Le ministre allemand de l'Economie, Sigmar Gabriel, a demandé jeudi la renégociation d'un point important de l'accord, celui sur « la protection des investissements », estimant qu'il « n'est pas acceptable en l'état aux yeux de l'Allemagne ».
Ce mécanisme, qui prévoit notamment le recours à l'arbitrage international, pourrait permettre aux multinationales de contester en justice des politiques des gouvernements nationaux, comme cela se produit avec l'accord de libre-échange liant le Canada, les Etats-Unis et le Mexique (Alena).
Mais le commissaire européen au Commerce, Karel De Gucht, a mis en garde jeudi contre la tentation de renégocier certains pans de l'accord.
« Si nous rouvrons les négociations sur CETA, alors c'est la mort de l'accord », a-t-il dit en utilisant son abréviation en anglais au quotidien Frankfurter Allgemeine Zeitung.
« L'accord a été entièrement soutenu par tous les membres de l'Union européenne, y compris l'Allemagne », a noté vendredi le président de la Commission européenne, José Manuel Barroso, lors d'une conférence de presse à Ottawa avec le président du Conseil européen Herman Van Rompuy et le Premier ministre canadien Stephen Harper.
Il serait « très étrange », a-t-il dit, que l'Allemagne tente de bloquer sa ratification, car « c'est le pays en Europe qui en tirera le plus profit » compte tenu de la taille de son économie et à titre de plus gros exportateur.
« Je crois que nous avons obtenu le meilleur accord possible et je n'ai aucun doute qu'il sera ratifié par tous les Etats membres », a-t-il ajouté.
Une fois traduit dans toutes les langues officielles de l'UE, l'accord sera ratifié l'an prochain et entrera en vigueur en 2016, a prédit M. Barroso.
Cinq ans de négociations
Fruit de près de cinq ans de négociations depuis 2009, l'accord prévoit l'élimination de la quasi-totalité des barrières tarifaires s'appliquant aux biens et services entre les deux zones, ainsi que l'harmonisation des normes et réglementations.
Les entreprises de l'UE auront désormais accès aux marchés publics de tous les niveaux de pouvoir au Canada, y compris ceux des villes et des provinces, un pactole estimé à plus de 150 milliards de dollars par année.
Les Européens ont aussi obtenu une protection complète des noms de produits du terroir, comme parmigiano reggiano, à une quinzaine d'exceptions près. En échange, les Canadiens ont obtenu de nouveaux quotas d'importation de bœuf et de porc.
Pour M. Harper, qui mise sur le bilan économique de son gouvernement pour assurer la réélection de son parti conservateur aux législatives de l'an prochain, cet accord « change la donne » dans les relations entre le Canada et l'UE.

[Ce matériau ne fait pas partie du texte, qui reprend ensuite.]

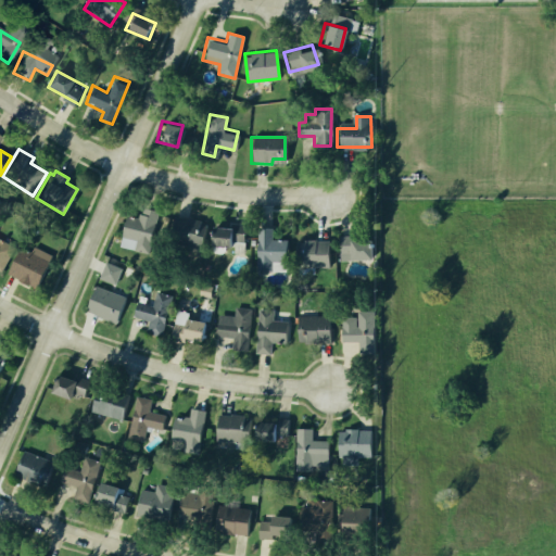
[(151,212),(138,251),(111,244),(121,217),(136,220),(139,209),(151,212)]
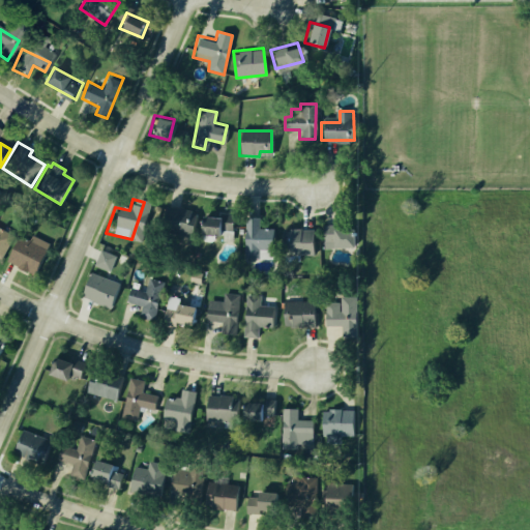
[(195,211),(188,239),(156,233),(162,205),(195,211)]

« Le Canada est le premier pays du G7 avec lequel l'Union européenne conclut un accord commercial », a rappelé de son côté M. Barroso. « C'est probablement l'accord le plus avancé au monde aujourd'hui en matière d'intégration des marchés », a-t-il dit.
L'UE est le deuxième partenaire commercial du Canada, loin derrière les Etats-Unis, tandis que le Canada est le douzième partenaire de l'UE.
Le commerce bilatéral entre l'UE et le Canada, qui favorise l'Europe des 28, totalise plus de 60 milliards d'euros (85 milliards de dollars canadiens).
Les dirigeants des deux zones prévoient que l'accord va doper de 23 % leurs échanges commerciaux. « L'accord est un modèle pour les négociations commerciales avec les Etats-Unis », en cours avait estimé jeudi M. De Gucht.